With Utah, Evans played less than 300 total minutes on the wing in five seasons, with over half of the action coming during his rookie season. Defensively, Evans’ athletic ability can help make up for the lack of experience guarding the wing, but his shot-making will be a work in progress when the season starts.

Since signing with Dallas, Evans has been hard at work expanding his shooting range. To fit in with Dallas’ spread-the-floor offense, he knows he needs to pick up a three-point shot. Coming into this season, the former Hilltopper has attempted only 10 shots from beyond the arc in hs career—a number he will easily shatter, if the preseason is any indication.
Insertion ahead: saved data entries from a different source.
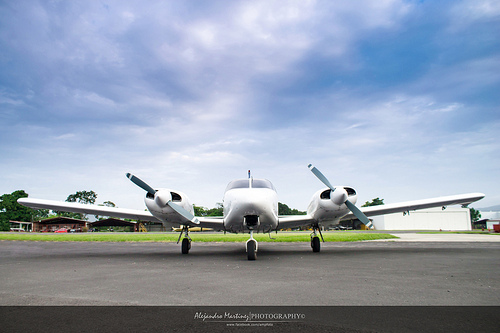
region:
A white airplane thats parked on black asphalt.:
[16, 158, 486, 265]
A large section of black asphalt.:
[1, 240, 498, 304]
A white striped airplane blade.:
[118, 160, 206, 242]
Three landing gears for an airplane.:
[166, 224, 359, 280]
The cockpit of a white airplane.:
[216, 165, 289, 258]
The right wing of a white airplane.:
[11, 183, 227, 255]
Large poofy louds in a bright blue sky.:
[13, 10, 491, 169]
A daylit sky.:
[1, 2, 496, 166]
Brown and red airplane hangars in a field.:
[7, 212, 163, 254]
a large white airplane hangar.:
[360, 198, 478, 240]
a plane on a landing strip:
[12, 155, 493, 267]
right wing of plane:
[367, 190, 489, 212]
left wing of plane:
[6, 186, 142, 231]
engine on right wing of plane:
[294, 157, 376, 234]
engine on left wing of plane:
[113, 165, 208, 242]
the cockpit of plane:
[217, 165, 281, 222]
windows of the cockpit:
[219, 163, 281, 196]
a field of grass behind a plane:
[7, 201, 397, 293]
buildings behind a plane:
[3, 180, 176, 239]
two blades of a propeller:
[301, 157, 380, 238]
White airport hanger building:
[361, 195, 478, 232]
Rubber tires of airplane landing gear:
[172, 236, 336, 257]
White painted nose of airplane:
[220, 188, 284, 232]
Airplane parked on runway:
[17, 169, 488, 262]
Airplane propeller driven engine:
[302, 160, 376, 233]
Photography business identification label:
[188, 308, 313, 330]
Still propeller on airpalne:
[120, 168, 200, 225]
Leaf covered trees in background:
[5, 187, 120, 234]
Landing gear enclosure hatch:
[173, 223, 186, 247]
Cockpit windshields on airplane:
[222, 176, 276, 194]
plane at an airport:
[12, 156, 484, 271]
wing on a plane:
[363, 188, 488, 213]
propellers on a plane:
[303, 161, 375, 228]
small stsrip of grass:
[3, 228, 401, 240]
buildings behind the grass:
[1, 217, 156, 234]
Through two games, Evans has already taken four three-pointers in a Mavericks uniform.

While being able to shoot from deep would be a nice bonus, Dallas brought Evans in for his defense and rebounding.
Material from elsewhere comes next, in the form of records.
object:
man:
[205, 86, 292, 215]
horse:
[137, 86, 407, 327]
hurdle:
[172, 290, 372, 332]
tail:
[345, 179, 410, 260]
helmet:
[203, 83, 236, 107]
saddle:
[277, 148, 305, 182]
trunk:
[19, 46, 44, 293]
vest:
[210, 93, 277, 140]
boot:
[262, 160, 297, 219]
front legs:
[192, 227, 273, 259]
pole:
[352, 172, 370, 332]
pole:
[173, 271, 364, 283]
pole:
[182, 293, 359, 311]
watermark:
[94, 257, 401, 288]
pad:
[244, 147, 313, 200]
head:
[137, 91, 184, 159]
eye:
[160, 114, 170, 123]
After losing out on DeAndre Jordan and replacing Tyson Chandler with a mishmash of ZaZa Pachulia, Samuel Dalembert, and Javale McGee, Dallas may have no other option but to play more small ball. When they tend to go that way, Parsons can fill the four and Evans could man the five. Dallas did just that last season with Aminu, as he played at center in 7 percent of his plays last season.

Even though he has little experience at the five in the NBA, Evans could hold his own there if need be. His career average of 8.9 rebounds per 36 minutes and his career rebounding rate of 14.4 percent would have ranked him second, behind Chandler, on Dallas’ squad last season.

Evans defensive prowess in college was a big key in Utah taking a chance on Evans in the second-round of the 2010 NBA Draft. HIs senior year at Western Kentucky, he posted a 96 Defensive Rating, while grabbing 10.7 rebounds and blocking 2.7 shots per 40 minutes.

Despite all the promise and upside, Evans spent nearly all of his time on the bench in Utah. Exclude the 2013-14 season and Evans has averaged only 7.6 minutes per game. He played a stint in the D-league. He never was able to establish himself in the Jazz rotation, earning countless DNP -CD (Did Not Play – Coaches’ Decision).

Besides being a fan favorite due to his high-energy dunks, Evans was loved in the Utah locker room. He was a consummate professional, working tirelessly in practice even when he knew it wold not translate into much playing time.

While he has the tools to become an elite defender, Evans will need to continue to put in the hours to improve his mid-range and three-point shot. If he can add a solid jumper to go along with his dunking ability, coach Carlisle may find himself using the forward as one of the first options off the bench.